Aspasia - vernoemd naar de hoogbegaafde levensgezellin van staatsman en veldheer Perikles die in de vijfde eeuw voor Christus leefde - werd in 1999 ingesteld als tijdelijke programma ter vergroting van het aantal vrouwelijke UHD's. Vrouwen die in aanmerking wilden komen, schreven een onderzoeksvoorstel dat bij NWO werd ingediend voorzien van een steunbetuiging van het CvB. Op de UT deed Beate van der Heijden in 2000 als eerste een gooi naar de premie. Zij kreeg het geld toegewezen en is inmiddels al enige jaren hoogleraar, zowel aan de faculteit MB als aan de Maastricht School of Management. Hoeveel vrouwen na Van der Heijden gebruik hebben gemaakt van Aspasia, is niet centraal geregistreerd op de UT. Wel is bekend dat hoogleraar Lissa Roberts ook de premie ontving.

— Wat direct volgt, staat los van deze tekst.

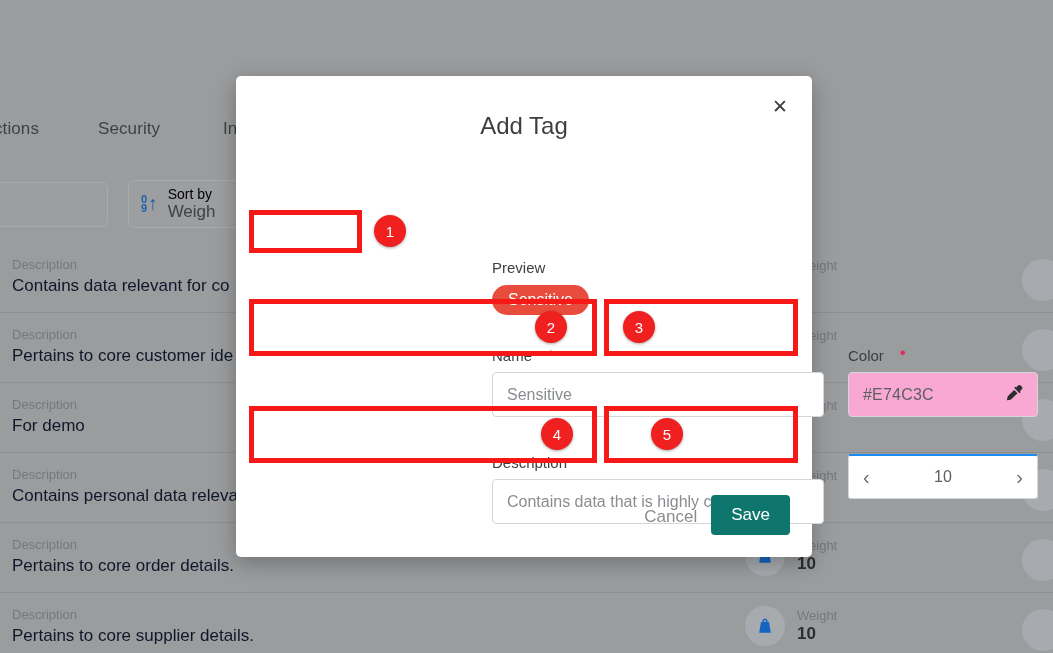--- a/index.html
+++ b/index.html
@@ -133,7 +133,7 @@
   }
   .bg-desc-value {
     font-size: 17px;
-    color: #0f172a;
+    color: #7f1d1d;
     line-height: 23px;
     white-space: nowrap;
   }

NWO heeft het Aspasia-programma nu dus in een nieuw jasje gestoken en gekoppeld aan de Vernieuwingsimpuls. Omdat de deelname van vrouwen aan de Vidi- en Vici-rondes van de Vernieuwingsimpuls altijd gering was, is besloten om deelname hieraan te stimuleren. Universiteiten die vrouwelijke Vidi- en Vici-laureaten binnen een jaar bevorderen tot universitair hoofddocent of hoogleraar, komen in aanmerking voor de Aspasia-premie.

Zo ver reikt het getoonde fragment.